If I understand the above correctly, Venus, Earth, Mars, and additionally, a planet 1.5 times the mass of the Earth, all would not have been detected by this search, regardless of how closely they orbited Barnard’s star.

David August 18, 2012 at 2:33

Mike Lockmore,

Well spotted, yes the combination of parallax due to the Earth’s motion around the Sun, and the star’s own proper motion will produce that effect. Barnard’s Star also has the largest proper motion known.

Enzo August 18, 2012 at 7:25

@Holger : maybe, but if that’s the case, it is not what was planned.
In this interview Debra Fisher states that some observations started in Aug 2008, in Jan 2009 “the project started in earnest”.
http://marketsaw.blogspot.com.au/2009/10/eyes-on-alpha-centauri-hunt-for-pandora.html
She says “That’s when the program ends – in 4 or 5 years we’ll be done”.
Search for that phrase in the article.
So far, the only partial result for is for B “No planet larger than 4 Earth mass with a period shorter than 300 days”. I believe it to be an HARPS result.

Holger August 19, 2012 at 10:19

@Enzo: Ah, was this paper supposed to be a blueprint of Fischer’s own search? Then you may be right with your conclusion. (Although the figure only referred to a 1.7 Earth mass planet; actual Earth-sized planets would presumably take longer than 3 years.) I don’t actually know how many observations Fischer has already made, I was guessing Fischer’s number based on HARPS having made less than 1,000 as far as I know.)

The strange thing is that Fischer recently requested “privately funded” further telescope time via the Planetary Society, without disclosing anything about her search results of now 3-4 years’ time. (She was supposed to give a talk about her search in May 2011, but it was cancelled and not yet done, as far as I know.)

Eniac August 19, 2012 at 20:35

Eric is right. The data presented would not rule out a single one of the planets we have in our own system. So, cries of woe about lack of planets around Barnard’s Star surely are premature.

Ronald August 20, 2012 at 6:05

@andy: yes, point taken, but, taking Eric’s and Eniac’s comments about detectability into due consideration, it is also well possible that Barnard’s Star’s metallicity is even lower than that of Keper-42: only 10-30%, versus about 33%, and that this metallicity may be below an absolute lower threshold for planets to form. Time will tell.
I could not find information whether Kepler-42 is also an old halo or intermediate Population II star, or a younger one.

Enzo August 20, 2012 at 7:01

@Holger
“Ah, was this paper supposed to be a blueprint of Fischer’s own search? ”

I don’t know, I just noticed that she said that it would be all over in 4-5 years.
It might very well be that hings didn’t go to plan and that they got less measurements that they expected.

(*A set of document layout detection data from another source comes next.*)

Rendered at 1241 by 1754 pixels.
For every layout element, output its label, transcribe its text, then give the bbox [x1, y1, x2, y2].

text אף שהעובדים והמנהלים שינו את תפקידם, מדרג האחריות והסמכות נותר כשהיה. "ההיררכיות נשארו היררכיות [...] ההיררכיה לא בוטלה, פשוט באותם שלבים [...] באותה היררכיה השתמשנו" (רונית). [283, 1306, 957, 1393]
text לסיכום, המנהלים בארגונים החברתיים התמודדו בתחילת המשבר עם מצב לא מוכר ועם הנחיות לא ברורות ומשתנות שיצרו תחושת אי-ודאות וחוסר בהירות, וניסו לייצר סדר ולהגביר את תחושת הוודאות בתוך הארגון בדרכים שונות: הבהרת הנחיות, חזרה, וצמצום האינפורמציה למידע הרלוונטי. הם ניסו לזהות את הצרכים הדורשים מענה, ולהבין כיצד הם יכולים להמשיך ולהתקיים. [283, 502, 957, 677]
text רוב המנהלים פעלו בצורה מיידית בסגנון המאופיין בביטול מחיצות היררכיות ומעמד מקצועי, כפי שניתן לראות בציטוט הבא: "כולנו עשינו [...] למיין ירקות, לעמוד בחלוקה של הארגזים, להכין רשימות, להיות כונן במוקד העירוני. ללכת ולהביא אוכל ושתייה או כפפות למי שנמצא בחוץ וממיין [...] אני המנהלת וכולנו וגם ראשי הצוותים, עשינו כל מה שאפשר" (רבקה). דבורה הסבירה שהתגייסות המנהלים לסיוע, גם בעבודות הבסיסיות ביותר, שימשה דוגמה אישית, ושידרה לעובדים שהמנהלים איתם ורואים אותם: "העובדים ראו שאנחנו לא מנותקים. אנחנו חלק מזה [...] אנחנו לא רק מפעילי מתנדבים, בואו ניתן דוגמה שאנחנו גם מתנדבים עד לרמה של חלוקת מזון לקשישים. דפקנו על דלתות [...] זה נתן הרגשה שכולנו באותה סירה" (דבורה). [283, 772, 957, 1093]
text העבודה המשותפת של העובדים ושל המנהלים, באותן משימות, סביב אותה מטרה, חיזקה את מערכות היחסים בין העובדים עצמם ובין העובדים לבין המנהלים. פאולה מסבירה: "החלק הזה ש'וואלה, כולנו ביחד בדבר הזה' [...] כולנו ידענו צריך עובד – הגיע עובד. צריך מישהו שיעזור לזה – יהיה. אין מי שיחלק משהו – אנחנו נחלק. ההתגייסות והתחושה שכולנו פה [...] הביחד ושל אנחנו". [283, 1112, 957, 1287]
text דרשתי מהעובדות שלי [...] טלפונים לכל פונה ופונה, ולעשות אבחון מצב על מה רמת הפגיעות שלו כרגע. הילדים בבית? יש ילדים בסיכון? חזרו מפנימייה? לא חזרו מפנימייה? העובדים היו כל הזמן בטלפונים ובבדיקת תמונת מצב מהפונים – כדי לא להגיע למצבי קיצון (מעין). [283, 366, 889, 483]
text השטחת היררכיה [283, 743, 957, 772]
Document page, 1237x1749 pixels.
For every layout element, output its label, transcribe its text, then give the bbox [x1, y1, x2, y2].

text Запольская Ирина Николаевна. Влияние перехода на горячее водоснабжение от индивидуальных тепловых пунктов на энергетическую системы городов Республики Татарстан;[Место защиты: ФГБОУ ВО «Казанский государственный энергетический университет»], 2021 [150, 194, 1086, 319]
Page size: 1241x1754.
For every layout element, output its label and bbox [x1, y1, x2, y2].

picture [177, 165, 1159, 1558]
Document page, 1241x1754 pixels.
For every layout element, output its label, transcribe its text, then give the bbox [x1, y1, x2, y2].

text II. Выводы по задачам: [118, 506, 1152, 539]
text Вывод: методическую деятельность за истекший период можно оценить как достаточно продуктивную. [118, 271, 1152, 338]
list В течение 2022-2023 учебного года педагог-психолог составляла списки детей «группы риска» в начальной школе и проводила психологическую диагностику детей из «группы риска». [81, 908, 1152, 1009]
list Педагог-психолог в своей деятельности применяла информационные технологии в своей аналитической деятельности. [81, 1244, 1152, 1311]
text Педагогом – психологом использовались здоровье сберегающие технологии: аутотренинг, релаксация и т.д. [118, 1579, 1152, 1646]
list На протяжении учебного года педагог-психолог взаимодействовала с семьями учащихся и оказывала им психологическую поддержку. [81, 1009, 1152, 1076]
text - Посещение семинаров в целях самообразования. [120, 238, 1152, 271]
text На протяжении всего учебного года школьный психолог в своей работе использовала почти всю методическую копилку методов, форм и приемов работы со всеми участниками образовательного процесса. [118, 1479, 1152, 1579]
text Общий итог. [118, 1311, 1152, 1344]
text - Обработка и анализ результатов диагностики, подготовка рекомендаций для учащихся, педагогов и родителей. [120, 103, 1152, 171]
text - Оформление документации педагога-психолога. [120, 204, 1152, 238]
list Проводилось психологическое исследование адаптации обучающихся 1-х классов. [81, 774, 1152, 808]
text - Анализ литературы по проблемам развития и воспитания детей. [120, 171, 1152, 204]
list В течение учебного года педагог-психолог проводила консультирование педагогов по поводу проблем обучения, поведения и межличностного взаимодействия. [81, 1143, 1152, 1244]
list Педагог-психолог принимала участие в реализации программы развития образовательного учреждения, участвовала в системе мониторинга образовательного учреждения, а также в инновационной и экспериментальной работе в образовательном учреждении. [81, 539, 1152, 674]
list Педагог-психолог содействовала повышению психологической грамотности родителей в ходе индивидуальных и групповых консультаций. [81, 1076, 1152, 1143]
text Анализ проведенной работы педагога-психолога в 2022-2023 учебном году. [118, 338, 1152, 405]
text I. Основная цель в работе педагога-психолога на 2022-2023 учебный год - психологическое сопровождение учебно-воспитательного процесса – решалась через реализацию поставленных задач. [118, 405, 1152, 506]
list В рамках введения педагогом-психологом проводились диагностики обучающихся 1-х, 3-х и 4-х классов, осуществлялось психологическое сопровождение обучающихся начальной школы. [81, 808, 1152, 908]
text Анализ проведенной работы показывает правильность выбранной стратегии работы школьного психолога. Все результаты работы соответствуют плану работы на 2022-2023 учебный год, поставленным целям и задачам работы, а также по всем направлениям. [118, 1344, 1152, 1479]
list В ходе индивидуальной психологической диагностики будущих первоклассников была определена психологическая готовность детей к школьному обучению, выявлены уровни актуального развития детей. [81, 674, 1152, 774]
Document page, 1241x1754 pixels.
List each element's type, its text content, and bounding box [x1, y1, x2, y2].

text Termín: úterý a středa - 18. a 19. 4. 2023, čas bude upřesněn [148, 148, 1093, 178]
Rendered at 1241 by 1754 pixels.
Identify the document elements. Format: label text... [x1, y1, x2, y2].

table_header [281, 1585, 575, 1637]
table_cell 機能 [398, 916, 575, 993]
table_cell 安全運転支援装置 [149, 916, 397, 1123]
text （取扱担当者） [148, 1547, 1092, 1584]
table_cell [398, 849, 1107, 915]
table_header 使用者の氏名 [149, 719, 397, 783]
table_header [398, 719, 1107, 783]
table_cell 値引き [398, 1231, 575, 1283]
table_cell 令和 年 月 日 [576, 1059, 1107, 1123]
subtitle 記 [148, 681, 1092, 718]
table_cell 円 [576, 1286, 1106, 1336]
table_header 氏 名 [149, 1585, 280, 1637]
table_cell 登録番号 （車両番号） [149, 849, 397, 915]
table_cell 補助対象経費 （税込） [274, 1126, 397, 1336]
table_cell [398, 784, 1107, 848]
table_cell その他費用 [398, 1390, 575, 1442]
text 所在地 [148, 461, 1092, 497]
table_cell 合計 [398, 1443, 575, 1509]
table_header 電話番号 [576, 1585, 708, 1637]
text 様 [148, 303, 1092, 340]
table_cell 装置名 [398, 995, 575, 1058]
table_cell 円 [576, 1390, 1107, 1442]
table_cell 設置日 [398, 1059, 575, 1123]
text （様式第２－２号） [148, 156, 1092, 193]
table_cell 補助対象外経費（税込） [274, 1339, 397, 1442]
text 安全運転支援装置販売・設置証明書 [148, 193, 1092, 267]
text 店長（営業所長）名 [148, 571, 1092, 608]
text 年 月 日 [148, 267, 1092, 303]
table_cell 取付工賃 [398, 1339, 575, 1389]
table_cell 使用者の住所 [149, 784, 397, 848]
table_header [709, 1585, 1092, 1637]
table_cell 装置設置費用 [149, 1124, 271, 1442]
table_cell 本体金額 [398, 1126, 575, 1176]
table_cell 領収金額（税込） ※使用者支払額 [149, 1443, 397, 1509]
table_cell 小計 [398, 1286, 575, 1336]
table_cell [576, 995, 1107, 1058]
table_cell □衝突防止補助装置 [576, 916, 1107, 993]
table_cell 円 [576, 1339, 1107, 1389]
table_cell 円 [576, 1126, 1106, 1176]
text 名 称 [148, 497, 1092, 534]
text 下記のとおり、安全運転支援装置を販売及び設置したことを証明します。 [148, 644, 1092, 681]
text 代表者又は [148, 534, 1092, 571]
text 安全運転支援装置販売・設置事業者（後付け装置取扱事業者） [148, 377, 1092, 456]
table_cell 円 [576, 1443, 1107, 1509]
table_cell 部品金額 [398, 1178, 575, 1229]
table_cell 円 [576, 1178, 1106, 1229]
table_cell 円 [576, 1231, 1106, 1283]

Holger August 20, 2012 at 8:54

I agree that these are not so bad news. The habitable zone of Barnard’s star corresponds to orbital periods of ~6-24 days, so we could still have a planet there with up to 3 Earth masses. (That limit is probably the lowest known for any (non-pulsar) star’s planets, but still high enough.)

@Eniac: Technically you’re right, but I’d expect smaller stars to have their planets closer to them, and the habitable zone is closer to Barnard’s star by a factor of ~20, compared to the Sun. When “shrinking” the Solar System’s orbits by such a factor, Jupiter and Saturn analogues can be ruled out around Barnard’s star.

spaceman August 20, 2012 at 14:19

I cannot say I am too surprised by this result. A low-metallicity red dwarf star, such as Barnard’s star, is more likely, according to the literature, to host Mercury to Earth-sized worlds than it is likely to host Earth to Neptune-sized worlds just based on the amount of rocks and ices that were likely there in the first place billions of years ago.

So, these are important limits on the types of planets that can exist around Barnard’s star– meaning that close in super-Earths are very likely not there; however, what about Earth and sub-Earth-sized worlds?

Bounty August 20, 2012 at 18:36

I wonder how difficult it is to account for parallax when looking at RV in such close stars.

Alex Ross November 11, 2012 at 9:44

This hardly excludes any planets around Barnard’s Star. It excludes the bigger ones. I think that at least a couple of sub-Earth size worlds exist there (not necessarily in the habitable zone, but definitely close to it.